Jeanette smiled at him as she settled her mother with her back against the rock. Nicholas stood watching Elspet get settled. He rubbed the back of his neck and somehow Rowan knew he was as concerned as they were over her aunt. He had only recently met her aunt, yet he took care with her as if she were someone important to him.

Rowan looped the reins over a low branch, then stood beside Nicholas, close but not so close they touched. She tried to look at her aunt through his eyes, for as hard as she tried she always seemed to see the strong, healthy woman, not the one she knew was dying. Elspet’s sunken cheeks and hollowed-out eyes bespoke a deep-seated illness and pain etched deep brittle lines around her lips.

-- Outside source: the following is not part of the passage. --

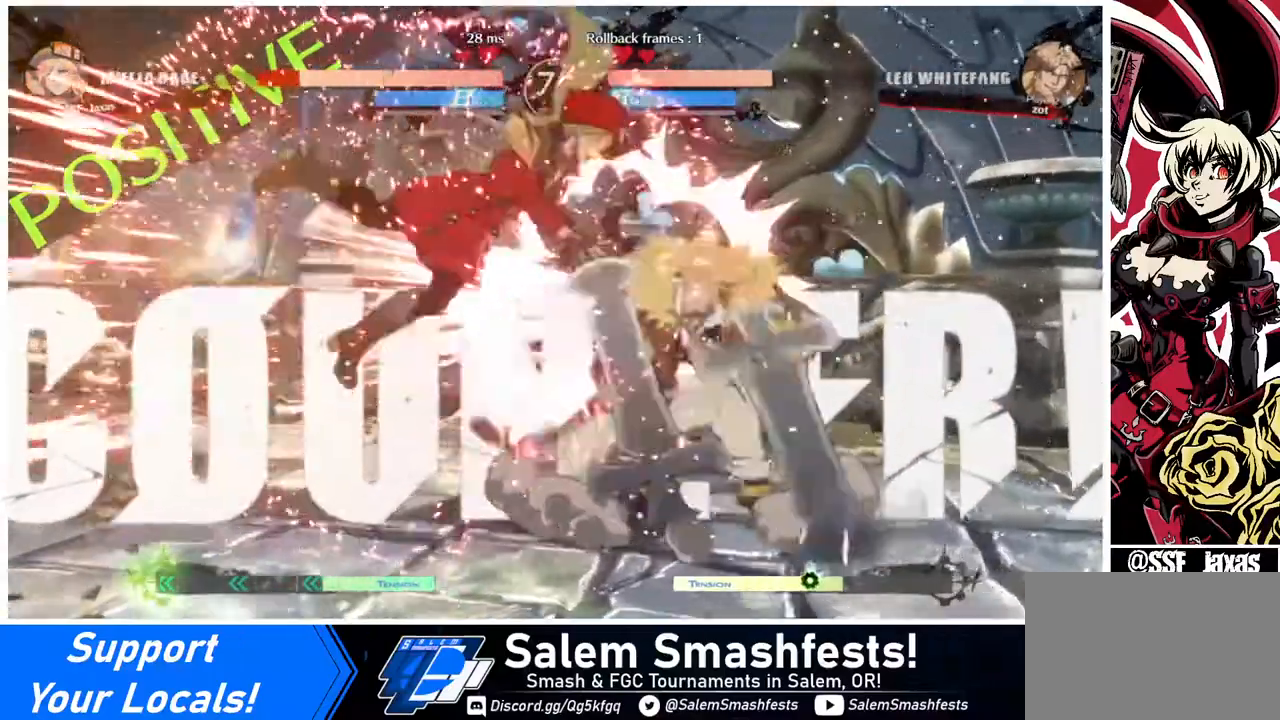
{"buttons": ["DPAD_LEFT"], "events": [[40, "SQUARE", "up"], [280, "DPAD_DOWN", "down"], [440, "DPAD_DOWN", "up"]]}
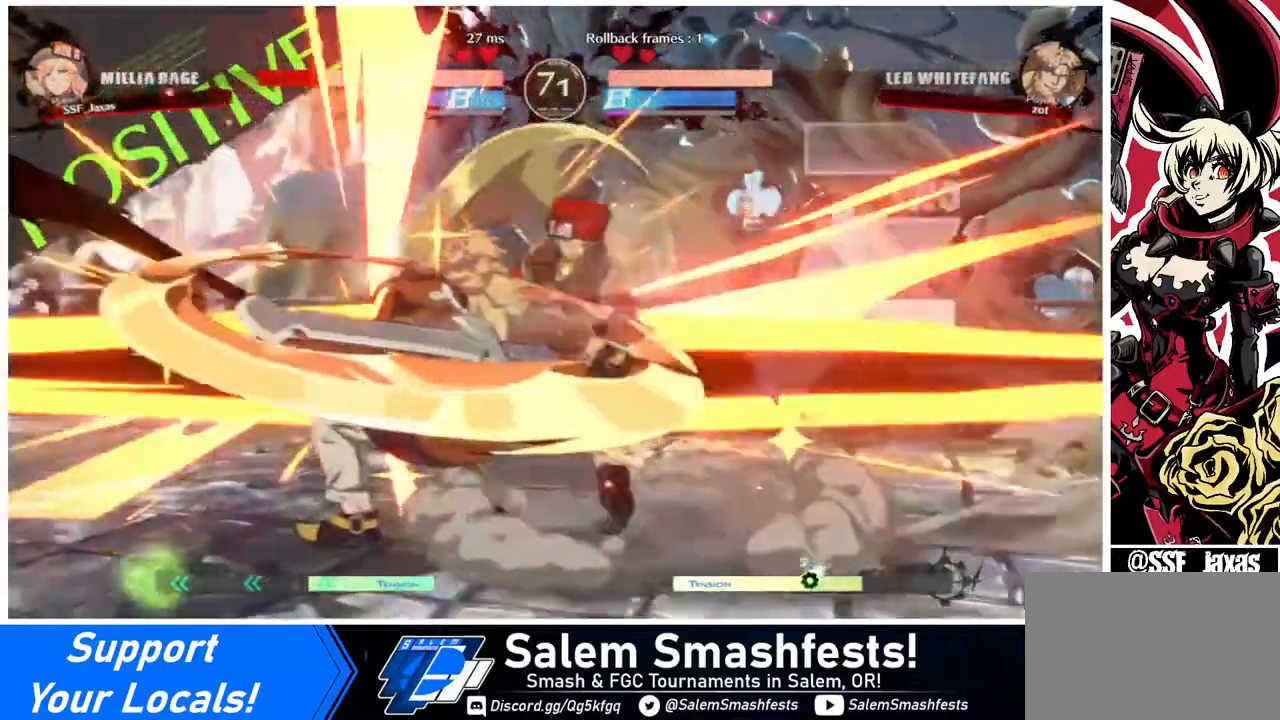
{"buttons": ["DPAD_DOWN", "DPAD_RIGHT"], "events": [[120, "DPAD_LEFT", "up"], [160, "DPAD_DOWN", "down"], [160, "DPAD_RIGHT", "down"]]}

“Scotia, get some water for Auntie.” Rowan returned to the pony and grabbed another blanket. She and Jeanette spread it over Elspet, tucking it in around her legs. Scotia managed to get a couple of sips of water into her mother, but no more.

Rowan turned away, needing a moment to gather herself, and found Nicholas watching her. She had been so distract by watching him as they traveled that she had not noticed Elspet needed a rest. Guilt and sadness swamped her, lightened only by gratitude that he had kept his head and minded Elspet’s needs. She
stepped close, letting her hand rest on his arm, and whispered, “Thank you.”

Nicholas nodded. “I could see her face. You could not.”